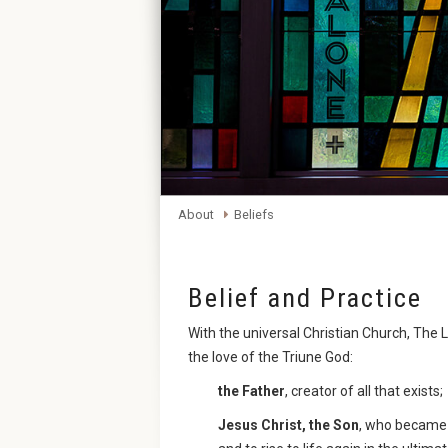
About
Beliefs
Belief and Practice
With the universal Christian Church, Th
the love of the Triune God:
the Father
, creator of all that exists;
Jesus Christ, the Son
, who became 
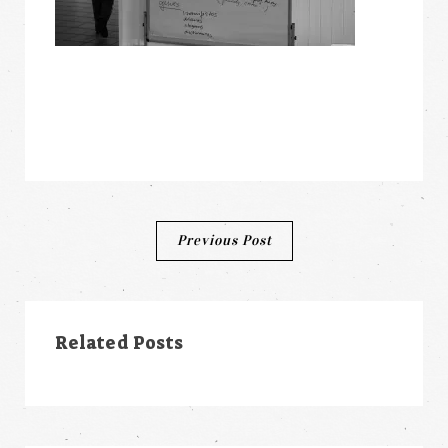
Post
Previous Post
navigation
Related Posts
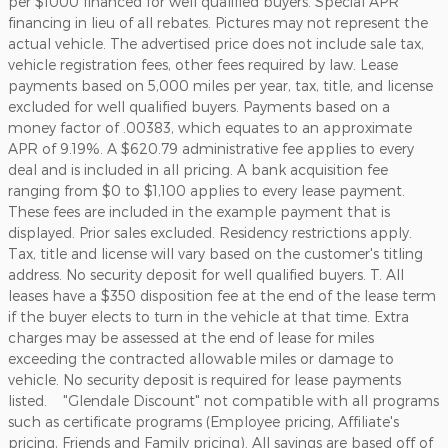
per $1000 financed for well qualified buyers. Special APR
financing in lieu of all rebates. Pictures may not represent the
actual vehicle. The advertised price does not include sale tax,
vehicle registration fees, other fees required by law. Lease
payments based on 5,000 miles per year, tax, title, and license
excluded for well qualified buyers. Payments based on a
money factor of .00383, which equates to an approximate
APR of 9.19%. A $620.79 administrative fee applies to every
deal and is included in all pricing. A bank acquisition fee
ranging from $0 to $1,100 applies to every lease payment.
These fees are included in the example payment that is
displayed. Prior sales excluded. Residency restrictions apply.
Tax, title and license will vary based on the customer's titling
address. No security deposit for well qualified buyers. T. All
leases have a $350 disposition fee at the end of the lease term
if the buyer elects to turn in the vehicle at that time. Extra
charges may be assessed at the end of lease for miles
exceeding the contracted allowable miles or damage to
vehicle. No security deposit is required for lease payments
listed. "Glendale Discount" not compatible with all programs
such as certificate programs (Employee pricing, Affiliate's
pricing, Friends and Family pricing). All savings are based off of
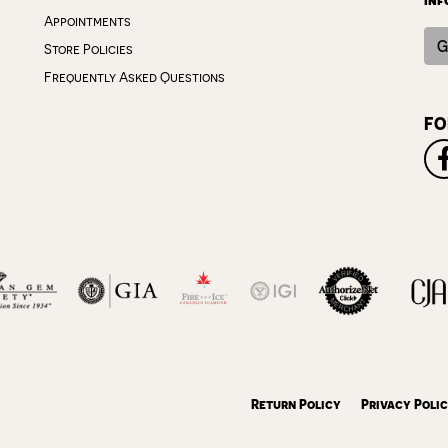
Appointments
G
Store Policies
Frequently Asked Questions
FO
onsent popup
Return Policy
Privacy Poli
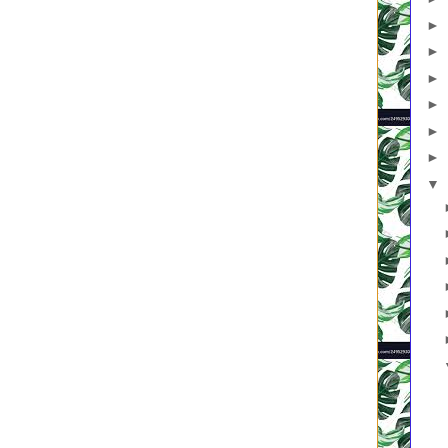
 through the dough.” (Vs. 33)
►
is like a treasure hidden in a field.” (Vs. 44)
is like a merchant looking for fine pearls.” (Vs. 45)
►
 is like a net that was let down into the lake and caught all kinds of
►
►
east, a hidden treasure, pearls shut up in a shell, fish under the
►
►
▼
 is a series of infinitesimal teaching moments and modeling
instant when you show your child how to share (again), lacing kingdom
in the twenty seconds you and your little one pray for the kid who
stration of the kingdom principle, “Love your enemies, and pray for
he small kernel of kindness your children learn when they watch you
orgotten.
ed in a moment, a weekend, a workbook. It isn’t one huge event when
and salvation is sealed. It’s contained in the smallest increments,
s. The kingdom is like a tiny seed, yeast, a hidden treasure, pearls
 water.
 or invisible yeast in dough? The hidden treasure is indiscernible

· · · · · · ·

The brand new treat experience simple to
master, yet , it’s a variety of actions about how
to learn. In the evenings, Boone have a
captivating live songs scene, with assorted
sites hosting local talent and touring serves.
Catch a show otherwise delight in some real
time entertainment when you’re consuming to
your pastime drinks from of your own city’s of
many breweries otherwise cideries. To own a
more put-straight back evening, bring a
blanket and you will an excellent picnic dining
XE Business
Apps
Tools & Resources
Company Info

· · · · · · ·

Return each line of the records above that contains the word "yeast".

s. The kingdom is like a tiny seed, yeast, a hidden treasure, pearls
 or invisible yeast in dough? The hidden treasure is indiscernible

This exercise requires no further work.